A Scientific Perspective on the Use of Topical Silver Preparations

Author(s): 
Robert E. Burrell, PhD

T he use of silver as an antimicrobial agent reaches back into antiquity, when people first learned that water stored in silver vessels kept better than water stored in other types of containers. Those who settled the American west placed silver dollars in their wooden water barrels to preserve the water. Such occurrences predate Pasteur's Germ Theory of Disease (published in 1877) and knowledge of the role that micro-organisms play in disease.
In 1884, Crede started using a 1% silver nitrate solution on neonates to prevent ocular infections.1 This was followed by Von Behring's work in 1887, where he showed that 0.25% and 0.01% silver nitrate solutions were effective against typhoid and anthrax bacilli, respectively.1 In 1893, von Nageli coined the term oligodynamic to describe the high level of antibacterial activity that was generated from relatively small amounts of silver and other heavy metals.1 Silver in the form of hammered foils and colloidal silver was used to treat indolent wounds in the early 1900s. During these treatments, a decrease in rubor often was noted, suggesting that the wounds were changing from an inflamed state to a non-inflamed healing state. In the 1920s, the US Food and Drug Administration accepted colloidal silver as a wound treatment.2
In the 1940s, with the advent of antibiotics, research on medical applications of silver declined dramatically. Not until the 1960s when Moyer and Monafo3 and Burke4 started using 0.5% silver nitrate solutions on burn wounds were research interests rekindled. In 1968, Fox5 introduced 1% silver sulfadiazine cream, which has become one of the leading topical agents used to treat burn wounds over the last 35 years.

Characteristics
Antimicrobial activity.

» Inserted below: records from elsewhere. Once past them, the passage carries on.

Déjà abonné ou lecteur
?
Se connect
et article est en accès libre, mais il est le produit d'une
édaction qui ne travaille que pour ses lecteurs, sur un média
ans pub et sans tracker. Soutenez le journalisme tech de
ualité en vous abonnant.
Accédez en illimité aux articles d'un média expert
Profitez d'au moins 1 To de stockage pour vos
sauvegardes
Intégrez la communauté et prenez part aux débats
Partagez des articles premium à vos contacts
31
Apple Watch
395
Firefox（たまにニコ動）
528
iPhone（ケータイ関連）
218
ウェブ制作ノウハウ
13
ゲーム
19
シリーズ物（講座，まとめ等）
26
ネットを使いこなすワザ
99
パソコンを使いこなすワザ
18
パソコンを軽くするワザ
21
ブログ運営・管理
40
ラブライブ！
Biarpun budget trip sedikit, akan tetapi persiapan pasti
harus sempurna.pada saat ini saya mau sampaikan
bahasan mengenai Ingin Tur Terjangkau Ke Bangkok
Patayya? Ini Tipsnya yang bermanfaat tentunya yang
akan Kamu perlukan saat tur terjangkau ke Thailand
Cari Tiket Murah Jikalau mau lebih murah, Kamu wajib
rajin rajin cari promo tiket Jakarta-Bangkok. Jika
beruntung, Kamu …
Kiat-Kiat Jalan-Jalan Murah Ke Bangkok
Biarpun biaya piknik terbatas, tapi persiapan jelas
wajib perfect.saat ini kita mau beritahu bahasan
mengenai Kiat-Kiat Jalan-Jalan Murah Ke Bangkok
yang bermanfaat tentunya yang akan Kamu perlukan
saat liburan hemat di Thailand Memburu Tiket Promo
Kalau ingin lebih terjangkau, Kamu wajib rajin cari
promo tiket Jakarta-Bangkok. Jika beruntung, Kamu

Silver is effective against a broad range of aerobic, anaerobic, Gram-negative and Gram-positive bacteria, yeast, filamentous fungi, and viruses.1,6-8 In combination with its broad antimicrobial properties, silver also appears to have other prohealing or anti-inflammatory properties as suggested by the loss of rubor in chronic wounds treated with silver.2
The concentrations of silver that are needed to create a biological effect are dependent upon the local environment. In a pristine aqueous system, concentrations as low as 10 ug/L are effective in controlling bacteria, while in complex organic media, the minimum inhibitory concentration (MIC) increases 2,000-fold to the 20 to 40 ug/mL concentration reported by Ricketts et al.9 Yin et al6 determined MICs for five clinically relevant bacteria in Mueller-Hinton broth, a complex organic growth medium. The MIC values ranged from 5 to 12.5 ug Ag/mL.
Lack of toxicity. Few reported cases of silver toxicity exist in the medical literature. This suggests a low mammalian cell toxicity. Although cases of silver sensitivity (allergic responses) have occurred, no other pathological conditions have been noted despite large exposures to silver in burn wound treatment. Silver nitrate is typically applied 12 times per day in the treatment of serious burns. In 1 mL of absorptive capacity of dressing (about 1 square inch depending upon number of plies), the wound is treated (12 mL/day x 3,176 ug Ag+/mL) with 38,112 ug of silver per day or 533,568 ug of silver per 14 days. Silver sulfadiazine is typically applied twice daily on serious burns at a thickness of about 4 mm. This translates into about 2.6 grams of SSD per square inch (2.6 g x 3,000 ug Ag+/g SSD) or 7,800 ug of silver applied twice daily for a total of 15,600 ug of silver per day. This equates to 218,400 ug of silver per 14 days - about 41% of the silver applied through silver nitrate treatments. This reduction in silver usage was achieved by using the sulfadiazine moiety to control the release of silver and was considered a significant improvement in silver delivery.